* Problem details: Render every line of the records below as a JSON list of strings, one string per line, leaving out any blank lines.

──────── Available data ────────

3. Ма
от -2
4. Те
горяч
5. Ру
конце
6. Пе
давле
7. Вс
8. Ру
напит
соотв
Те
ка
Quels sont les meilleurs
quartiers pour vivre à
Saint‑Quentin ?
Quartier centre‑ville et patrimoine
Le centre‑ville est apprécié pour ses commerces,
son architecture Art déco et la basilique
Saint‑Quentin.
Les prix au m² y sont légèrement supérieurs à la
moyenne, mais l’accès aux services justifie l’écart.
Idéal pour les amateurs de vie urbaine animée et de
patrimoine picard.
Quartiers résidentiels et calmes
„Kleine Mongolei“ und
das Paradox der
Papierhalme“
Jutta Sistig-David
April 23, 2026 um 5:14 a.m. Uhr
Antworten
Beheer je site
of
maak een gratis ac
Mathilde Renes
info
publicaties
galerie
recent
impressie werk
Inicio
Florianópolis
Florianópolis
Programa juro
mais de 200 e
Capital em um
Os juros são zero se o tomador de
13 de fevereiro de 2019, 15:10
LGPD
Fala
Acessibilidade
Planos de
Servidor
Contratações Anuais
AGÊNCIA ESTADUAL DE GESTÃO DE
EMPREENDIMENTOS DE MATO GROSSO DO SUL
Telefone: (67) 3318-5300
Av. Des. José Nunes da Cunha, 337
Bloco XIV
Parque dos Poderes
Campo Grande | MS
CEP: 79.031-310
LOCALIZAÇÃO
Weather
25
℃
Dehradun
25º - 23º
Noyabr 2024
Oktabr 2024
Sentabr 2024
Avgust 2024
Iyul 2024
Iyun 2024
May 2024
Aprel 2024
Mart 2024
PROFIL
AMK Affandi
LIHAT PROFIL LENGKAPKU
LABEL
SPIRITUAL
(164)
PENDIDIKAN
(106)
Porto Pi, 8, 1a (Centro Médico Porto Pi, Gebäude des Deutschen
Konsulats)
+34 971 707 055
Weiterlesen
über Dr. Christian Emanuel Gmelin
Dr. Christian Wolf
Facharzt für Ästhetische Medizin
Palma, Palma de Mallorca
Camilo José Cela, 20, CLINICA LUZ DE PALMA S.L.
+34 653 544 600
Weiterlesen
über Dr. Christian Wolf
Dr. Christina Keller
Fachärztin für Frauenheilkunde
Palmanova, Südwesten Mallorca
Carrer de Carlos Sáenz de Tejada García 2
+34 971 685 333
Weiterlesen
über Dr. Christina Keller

────────

* Solution for this task:
[
  "3. Ма",
  "от -2",
  "4. Те",
  "горяч",
  "5. Ру",
  "конце",
  "6. Пе",
  "давле",
  "7. Вс",
  "8. Ру",
  "напит",
  "соотв",
  "Те",
  "ка",
  "Quels sont les meilleurs",
  "quartiers pour vivre à",
  "Saint‑Quentin ?",
  "Quartier centre‑ville et patrimoine",
  "Le centre‑ville est apprécié pour ses commerces,",
  "son architecture Art déco et la basilique",
  "Saint‑Quentin.",
  "Les prix au m² y sont légèrement supérieurs à la",
  "moyenne, mais l’accès aux services justifie l’écart.",
  "Idéal pour les amateurs de vie urbaine animée et de",
  "patrimoine picard.",
  "Quartiers résidentiels et calmes",
  "„Kleine Mongolei“ und",
  "das Paradox der",
  "Papierhalme“",
  "Jutta Sistig-David",
  "April 23, 2026 um 5:14 a.m. Uhr",
  "Antworten",
  "Beheer je site",
  "of",
  "maak een gratis ac",
  "Mathilde Renes",
  "info",
  "publicaties",
  "galerie",
  "recent",
  "impressie werk",
  "Inicio",
  "Florianópolis",
  "Florianópolis",
  "Programa juro",
  "mais de 200 e",
  "Capital em um",
  "Os juros são zero se o tomador de",
  "13 de fevereiro de 2019, 15:10",
  "LGPD",
  "Fala",
  "Acessibilidade",
  "Planos de",
  "Servidor",
  "Contratações Anuais",
  "AGÊNCIA ESTADUAL DE GESTÃO DE",
  "EMPREENDIMENTOS DE MATO GROSSO DO SUL",
  "Telefone: (67) 3318-5300",
  "Av. Des. José Nunes da Cunha, 337",
  "Bloco XIV",
  "Parque dos Poderes",
  "Campo Grande | MS",
  "CEP: 79.031-310",
  "LOCALIZAÇÃO",
  "Weather",
  "25",
  "℃",
  "Dehradun",
  "25º - 23º",
  "Noyabr 2024",
  "Oktabr 2024",
  "Sentabr 2024",
  "Avgust 2024",
  "Iyul 2024",
  "Iyun 2024",
  "May 2024",
  "Aprel 2024",
  "Mart 2024",
  "PROFIL",
  "AMK Affandi",
  "LIHAT PROFIL LENGKAPKU",
  "LABEL",
  "SPIRITUAL",
  "(164)",
  "PENDIDIKAN",
  "(106)",
  "Porto Pi, 8, 1a (Centro Médico Porto Pi, Gebäude des Deutschen",
  "Konsulats)",
  "+34 971 707 055",
  "Weiterlesen",
  "über Dr. Christian Emanuel Gmelin",
  "Dr. Christian Wolf",
  "Facharzt für Ästhetische Medizin",
  "Palma, Palma de Mallorca",
  "Camilo José Cela, 20, CLINICA LUZ DE PALMA S.L.",
  "+34 653 544 600",
  "Weiterlesen",
  "über Dr. Christian Wolf",
  "Dr. Christina Keller",
  "Fachärztin für Frauenheilkunde",
  "Palmanova, Südwesten Mallorca",
  "Carrer de Carlos Sáenz de Tejada García 2",
  "+34 971 685 333",
  "Weiterlesen",
  "über Dr. Christina Keller"
]